NUANCE Staff Publish Article in Nanoscale

Professor Vinayak Dravid, director of the NUANCE center, and Dr. Gajendra Shekhawat, facility manager of NUANCE’s SPID facility, recently published a paper written in collaboration with a team of researchers from the University of Calgary. The article, “Contrast mechanisms on nanoscale subsurface imaging in ultrasonic AFM: scattering of ultrasonic waves and contact stiffness of the tip–sample,” was published in the February issue of Nanoscale.

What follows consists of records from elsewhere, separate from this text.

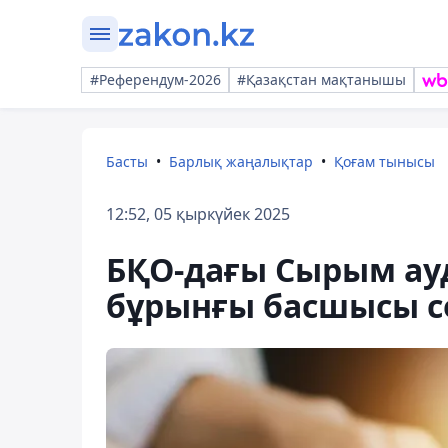
#Референдум-2026
#Қазақстан мақтанышы
Басты
Барлық жаңалықтар
Қоғам тынысы
12:52, 05 қыркүйек 2025
БҚО-дағы Сырым ау
бұрынғы басшысы с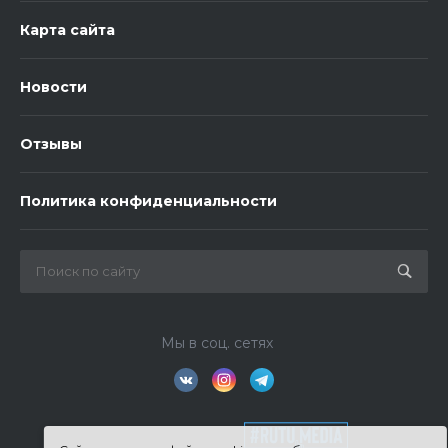
Карта сайта
Новости
Отзывы
Политика конфиденциальности
Мы в соц. сетях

The research made use of the Bruker Dimension FastScan AFM at the SPID facility.

image from artilce

Abstract

Ultrasonic atomic force microscopy (AFM) and its associated derivatives are nondestructive techniques that can elucidate subsurface nanoscale structures and properties. Despite the usefulness of these techniques, the physical contrast mechanisms responsible for the reported subsurface features observed in ultrasonic AFM are not well defined. In this study, we present a comprehensive model combining ultrasonic wave scattering and tip–sample contact stiffness to better reproduce the experimentally measured phase variations over subsurface features in two model systems. These model systems represent the two extreme sample types typically imaged by ultrasonic AFM, one being a hard material and the other a soft polymeric material. The theoretical analysis presented and associated comparisons with experimental results suggest that the image contrast depends on the combination of two contrast mechanisms: the perturbation of the scattered ultrasonic waves and the local variation of the contact stiffness at the tip–sample contact. The results of this study open up a new door for the depth estimation of buried nanoscale features into hard (engineering structures) and soft (polymers and biological structures) materials, and eventually lead to non-invasive, high-resolution 3D nano-tomography by ultrasonic AFM.